1. External References and Performative Speech
This first cluster contains quotations, pop-culture fragments, compressed rants, and rhetorical monologues. Most entries keep distance from personal experience.
Examples:
- Biggie / Ten Crack Commandments dump: “I've been in this game for years, it made me an animal… Rule number uno…”
- Stream-of-consciousness conspiracy riff: “What’s the point? Is it an attempt to get a reaction from you? They mostly come out at night.”
- Surreal external monologue: “Because we're secretly crowd people sent to the surface world by the ghost of alien…”
Why this forms a cluster: These notes rely on quotation, stylistic performance, or external references rather than introspection. In embedding space, they form a loose group far from later dream-heavy and emotional sections.
2. Transitional / Ambiguous Personal Material
In this region the speaker enters the narrative, but the tone is uncertain, unresolved, or ambivalent. Dreams appear, but without strong emotional charge.
Examples:
- The Japan suitcase dream with no ending: “I didn't finish the dream. There was no resolution.”
- Social tension with the dad: “I snap at him… he hangs up… I feel awful.”
- Self-doubt about sharing: “Is it weird that I'm feeling weird about it or is it just me being weird?”
- Text-signoff etiquette: “No ex… XX… XXX+… people get offended if you provide no exes…”
Why this forms a cluster: These items tend to involve uncertainty, incomplete stories, and mild interpersonal tension. They sit semantically closer together than the quotations but apart from the heavier emotional loops that follow.
3. Emotionally Dense, Repetitive, Interpersonal Cluster
This is the densest region in the reordered sequence. Here we get interpersonal conflict, creative-partnership themes, recurring motifs, and dreams with stronger emotional charge. Several items repeat phrases or ideas with minor variations.
Examples:
- Music-as-children metaphor (highly self-referential): “When you give me tracks I feel like they're your children… I feel bad for your children sometimes… I can't be fair.”
- Repetitive internal loop: “I can't explain I can't explain I can't explain…” (14×)
- Direct confrontation: “Hey, why are you fucking with my head? What did I do to you?”
- High-intensity dream: “She slaps me in the face so hard… I can almost hear ringing…”
- Sexual queue dream: “A long queue of men… using her body… she was nearly passed out…”
Why this forms a cluster: These entries are high-density in the embedding space: heavy emotional content, repeated motifs, and strong interpersonal framing. The TSP algorithm loops tightly through these because the semantic distances between them are small.
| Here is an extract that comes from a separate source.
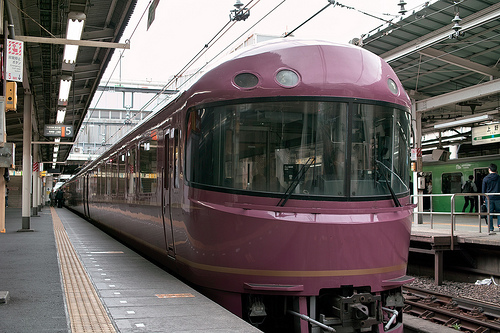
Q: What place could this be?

4. Fragmentation and Low-Context Speech
At the end of the TSP-ordered sequence, structure drops off: entries become lists, fragments, or low-content utterances. These are highly similar to each other but distant from the earlier narrative material.
Examples:
- Pure lexical inventory: “see, hear, feel, be, set, walking over, there, here, more, for, about… compressed…”
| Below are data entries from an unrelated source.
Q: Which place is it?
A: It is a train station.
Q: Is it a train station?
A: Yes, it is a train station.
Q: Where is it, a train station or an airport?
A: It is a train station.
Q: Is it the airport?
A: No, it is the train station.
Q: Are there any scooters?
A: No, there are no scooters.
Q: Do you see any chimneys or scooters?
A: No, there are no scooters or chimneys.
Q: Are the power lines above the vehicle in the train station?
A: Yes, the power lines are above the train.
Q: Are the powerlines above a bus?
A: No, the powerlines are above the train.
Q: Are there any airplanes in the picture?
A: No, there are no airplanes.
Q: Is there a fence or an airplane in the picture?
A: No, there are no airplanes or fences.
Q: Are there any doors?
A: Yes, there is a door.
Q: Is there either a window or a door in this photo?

- Language failure / acoustic perception: “What? I didn't understand a word. I think I heard notes.”
Why this forms a cluster: These items share extremely low contextual content and short, simple structures, so embeddings place them near each other. That's why they end up at the tail of the TSP path.
Overall Pattern
The semantic TSP path doesn’t reconstruct intentional storytelling. It highlights how:
- external references cluster together,
- personal but unresolved material forms mid-range groups,
- emotional or repetitive content becomes densely interconnected,
- and low-context fragments converge into a final block.
This progression is an artifact of semantic proximity, not a psychological claim or narrative imposed by the author.